● **What to do**: Starting with the line that has "看到这里是不是已经少女心爆发了呢？目前 Innisfree" and finishing with the line that has "vinh hoa Phú Quý", set down each line below exactly. Pictures are not copied.

··· Material for this task ···

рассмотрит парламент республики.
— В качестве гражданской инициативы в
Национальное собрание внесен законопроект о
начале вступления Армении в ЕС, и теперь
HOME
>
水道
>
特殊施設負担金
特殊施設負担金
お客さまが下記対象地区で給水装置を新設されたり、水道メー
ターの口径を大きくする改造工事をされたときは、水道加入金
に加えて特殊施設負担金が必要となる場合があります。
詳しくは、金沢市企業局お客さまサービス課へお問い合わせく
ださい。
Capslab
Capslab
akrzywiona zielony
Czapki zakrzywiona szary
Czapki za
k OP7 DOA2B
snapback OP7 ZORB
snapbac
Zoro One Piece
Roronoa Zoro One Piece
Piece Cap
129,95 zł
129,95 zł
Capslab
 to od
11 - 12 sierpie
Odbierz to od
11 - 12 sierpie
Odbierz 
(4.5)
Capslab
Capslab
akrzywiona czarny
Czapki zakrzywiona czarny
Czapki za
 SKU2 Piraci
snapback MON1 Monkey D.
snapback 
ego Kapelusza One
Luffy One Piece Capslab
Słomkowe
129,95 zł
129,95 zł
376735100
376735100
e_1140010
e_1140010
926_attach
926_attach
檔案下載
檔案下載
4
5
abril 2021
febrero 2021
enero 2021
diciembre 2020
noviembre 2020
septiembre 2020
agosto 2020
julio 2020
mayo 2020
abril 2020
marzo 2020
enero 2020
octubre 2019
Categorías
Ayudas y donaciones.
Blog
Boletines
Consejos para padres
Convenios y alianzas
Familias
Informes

···
··· Material for this task ···

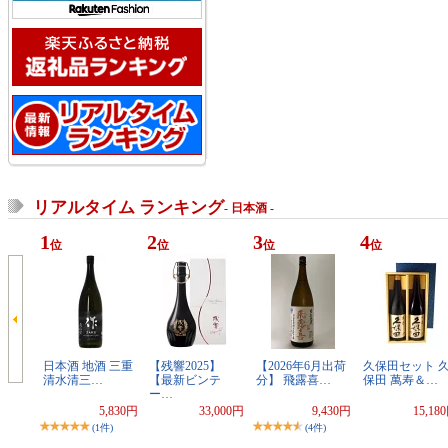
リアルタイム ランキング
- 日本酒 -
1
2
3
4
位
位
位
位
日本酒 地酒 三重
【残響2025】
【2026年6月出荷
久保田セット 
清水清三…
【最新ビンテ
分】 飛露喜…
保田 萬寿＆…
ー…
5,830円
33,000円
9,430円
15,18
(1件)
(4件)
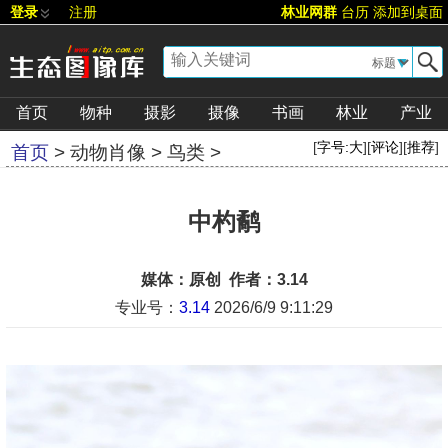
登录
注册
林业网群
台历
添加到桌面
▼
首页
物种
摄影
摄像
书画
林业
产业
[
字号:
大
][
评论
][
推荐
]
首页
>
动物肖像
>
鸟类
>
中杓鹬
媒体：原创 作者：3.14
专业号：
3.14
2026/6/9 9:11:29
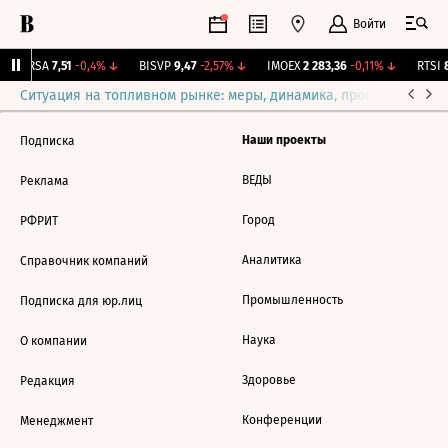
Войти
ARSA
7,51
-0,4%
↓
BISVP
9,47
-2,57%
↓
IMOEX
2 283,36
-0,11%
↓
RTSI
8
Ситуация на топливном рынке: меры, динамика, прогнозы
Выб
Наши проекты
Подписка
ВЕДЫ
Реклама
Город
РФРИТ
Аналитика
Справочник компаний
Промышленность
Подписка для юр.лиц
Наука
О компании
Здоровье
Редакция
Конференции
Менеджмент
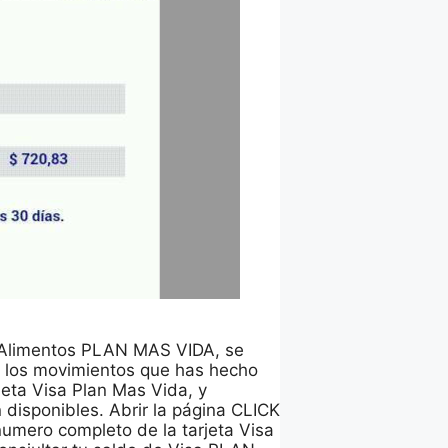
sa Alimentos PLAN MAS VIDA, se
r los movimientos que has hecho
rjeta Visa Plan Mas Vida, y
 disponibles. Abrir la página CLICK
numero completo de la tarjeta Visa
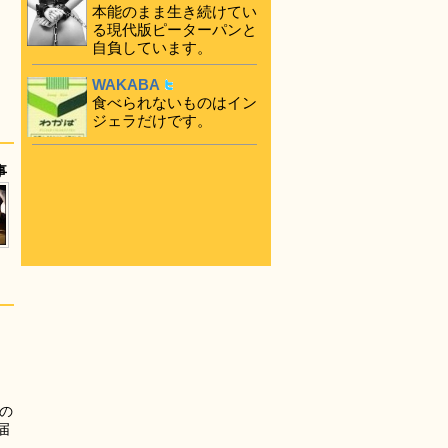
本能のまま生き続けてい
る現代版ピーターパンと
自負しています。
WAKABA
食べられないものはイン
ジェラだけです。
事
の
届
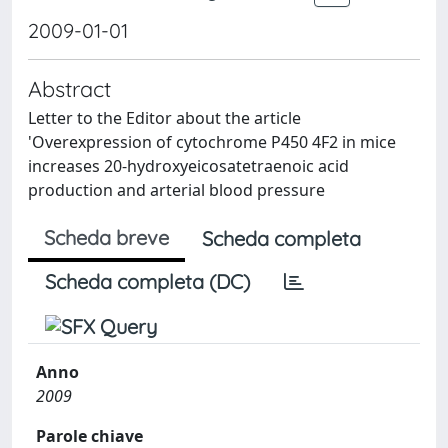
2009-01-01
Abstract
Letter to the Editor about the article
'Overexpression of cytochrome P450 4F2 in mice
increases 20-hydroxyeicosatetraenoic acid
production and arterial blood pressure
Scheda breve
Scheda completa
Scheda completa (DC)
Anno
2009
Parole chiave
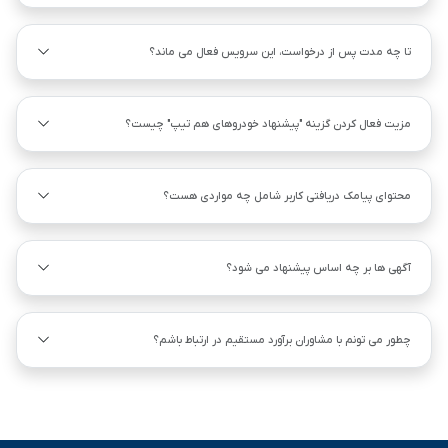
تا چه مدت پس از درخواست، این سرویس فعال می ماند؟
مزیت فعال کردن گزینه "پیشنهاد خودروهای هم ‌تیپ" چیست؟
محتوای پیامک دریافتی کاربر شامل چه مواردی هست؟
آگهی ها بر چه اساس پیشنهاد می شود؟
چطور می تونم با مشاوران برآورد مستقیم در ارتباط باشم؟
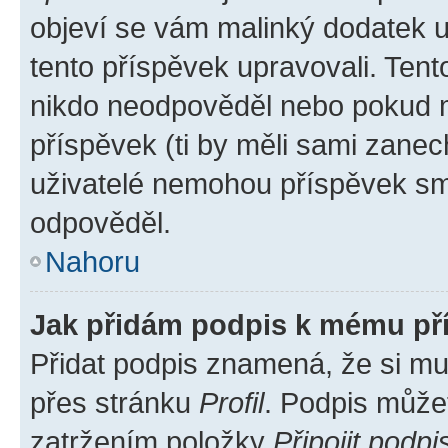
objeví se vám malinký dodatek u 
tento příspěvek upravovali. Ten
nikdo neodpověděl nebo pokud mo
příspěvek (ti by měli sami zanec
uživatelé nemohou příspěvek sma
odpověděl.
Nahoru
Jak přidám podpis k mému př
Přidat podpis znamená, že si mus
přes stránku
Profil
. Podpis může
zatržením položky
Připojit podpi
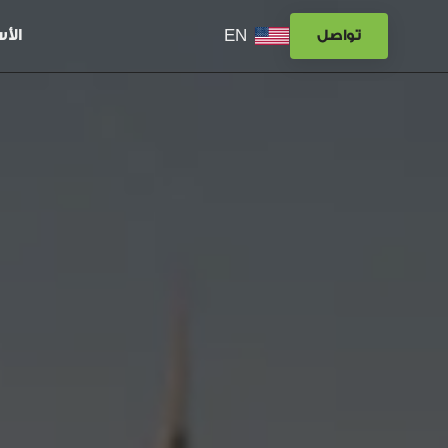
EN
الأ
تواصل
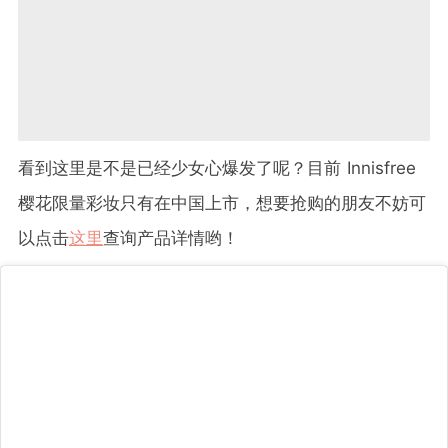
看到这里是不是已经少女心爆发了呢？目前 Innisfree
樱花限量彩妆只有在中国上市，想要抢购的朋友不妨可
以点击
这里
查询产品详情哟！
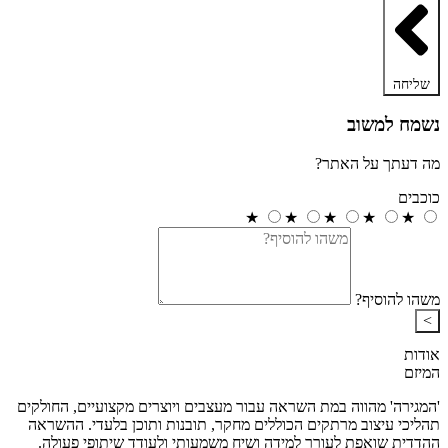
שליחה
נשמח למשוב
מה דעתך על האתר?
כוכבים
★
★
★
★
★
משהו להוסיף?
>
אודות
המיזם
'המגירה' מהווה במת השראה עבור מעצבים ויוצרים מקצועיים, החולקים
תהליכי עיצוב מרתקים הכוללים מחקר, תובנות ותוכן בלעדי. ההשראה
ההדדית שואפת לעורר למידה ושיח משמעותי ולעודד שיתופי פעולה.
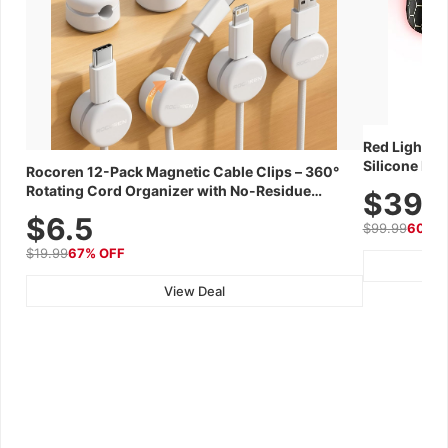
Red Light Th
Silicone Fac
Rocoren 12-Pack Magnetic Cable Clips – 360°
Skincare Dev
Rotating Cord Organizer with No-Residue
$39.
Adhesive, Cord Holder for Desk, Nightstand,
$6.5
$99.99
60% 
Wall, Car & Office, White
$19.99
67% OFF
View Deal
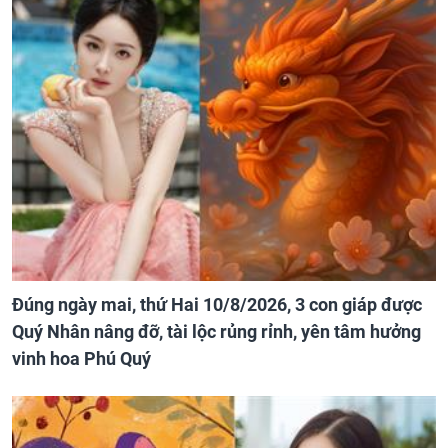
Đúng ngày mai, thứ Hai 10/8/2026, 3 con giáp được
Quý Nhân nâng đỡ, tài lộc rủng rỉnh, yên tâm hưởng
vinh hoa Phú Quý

···

● **Response to the exercise**:
看到这里是不是已经少女心爆发了呢？目前 Innisfree
樱花限量彩妆只有在中国上市，想要抢购的朋友不妨可
以点击
这里
查询产品详情哟！
שליחה
נשמח למשוב
מה דעתך על האתר?
כוכבים
★
★
★
★
★
משהו להוסיף?
>
אודות
המיזם
'המגירה' מהווה במת השראה עבור מעצבים ויוצרים מקצועיים, החולקים
תהליכי עיצוב מרתקים הכוללים מחקר, תובנות ותוכן בלעדי. ההשראה
ההדדית שואפת לעורר למידה ושיח משמעותי ולעודד שיתופי פעולה.
Red Light Th
Silicone Fac
Rocoren 12-Pack Magnetic Cable Clips – 360°
Skincare Dev
Rotating Cord Organizer with No-Residue
$39.
Adhesive, Cord Holder for Desk, Nightstand,
$6.5
$99.99
60% 
Wall, Car & Office, White
$19.99
67% OFF
View Deal
Đúng ngày mai, thứ Hai 10/8/2026, 3 con giáp được
Quý Nhân nâng đỡ, tài lộc rủng rỉnh, yên tâm hưởng
vinh hoa Phú Quý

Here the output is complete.